L’État de maintenance – Liban (2/2)
« Ma fi dawlé » (il n’y a pas d’État), cette expression populaire et pratique est toute aussi imprécise par rapport au quotidien de la bureaucratie au Liban qu’elle sert généralement les intérêts de certains acteurs, et même souvent des intérêts contraires à celles et ceux qui en usent le plus : à observer ce que font les gouvernements libanais depuis des années l’un de leurs problèmes semble être plutôt qu’il reste un État – ils s’emploient même à l’affaiblir encore.
Cet État est aujourd’hui à nouveau mobilisé : en-dehors de la famille, l’autre grande partie des réfugiés au Liban se réfugie dans des écoles, bout d’État fondamental dans un pays qui ne cesse de le décrire absent ou déjà mort. Quand les banques affichent en apparence une activité quasi nulle mais travaillent pourtant, l’État est accusé d’être absent alors que tout ce qu’il en reste est en tension – et ses potentielles absences de plus dans le futur devraient plutôt passer pour une catastrophe potentielle à éviter, et amener à penser combien il reste encore à perdre.

» **CONSIGNE 1**: Recopiez, dans le texte sur l’État libanais, le passage allant de « Cet État est » jusqu’à « encore à perdre. ».
» **CONSIGNE 2**: D’après le texte sur l’État libanais, où se réfugie l’autre grande partie des réfugiés au Liban, en dehors de la famille ?
» **CONSIGNE 3**: Les affirmations suivantes concordent-elles avec le texte sur l’État libanais ? (a) L’expression « Ma fi dawlé » signifie qu’il n’y a pas d’État. (b) Les banques affichent en apparence une activité intense. (c) Les gouvernements libanais s’emploient à renforcer l’État.

» **DONNÉES ENREGISTRÉES**:

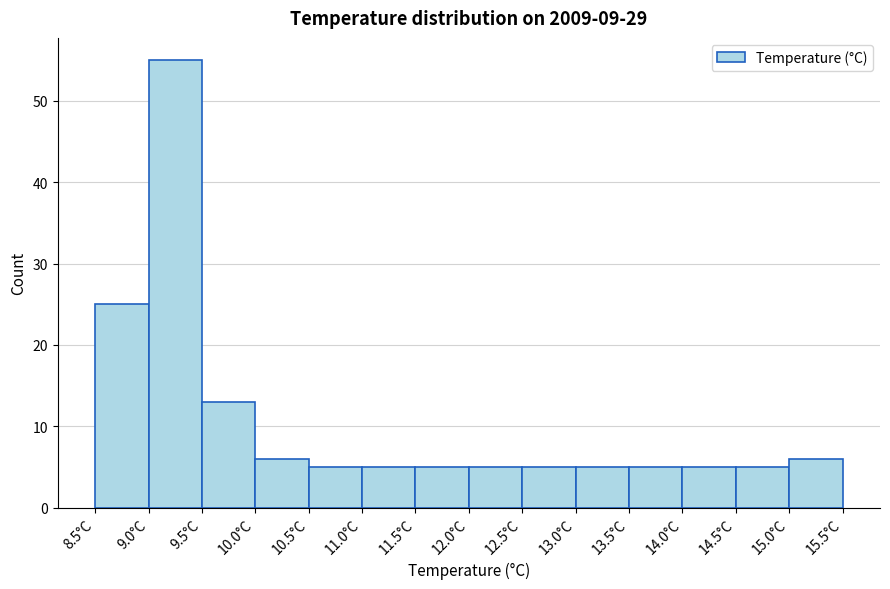

Over which range of the x-axis is the bar tallest?

9.0 to 9.5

» **RÉPONSE 1**:
Cet État est aujourd’hui à nouveau mobilisé : en-dehors de la famille, l’autre grande partie des réfugiés au Liban se réfugie dans des écoles, bout d’État fondamental dans un pays qui ne cesse de le décrire absent ou déjà mort. Quand les banques affichent en apparence une activité quasi nulle mais travaillent pourtant, l’État est accusé d’être absent alors que tout ce qu’il en reste est en tension – et ses potentielles absences de plus dans le futur devraient plutôt passer pour une catastrophe potentielle à éviter, et amener à penser combien il reste encore à perdre.

» **RÉPONSE 2**: Dans des écoles.

» **RÉPONSE 3**:
(a) Oui : « « Ma fi dawlé » (il n’y a pas d’État) ».
(b) Non : « les banques affichent en apparence une activité quasi nulle ».
(c) Non : « ils s’emploient même à l’affaiblir encore ».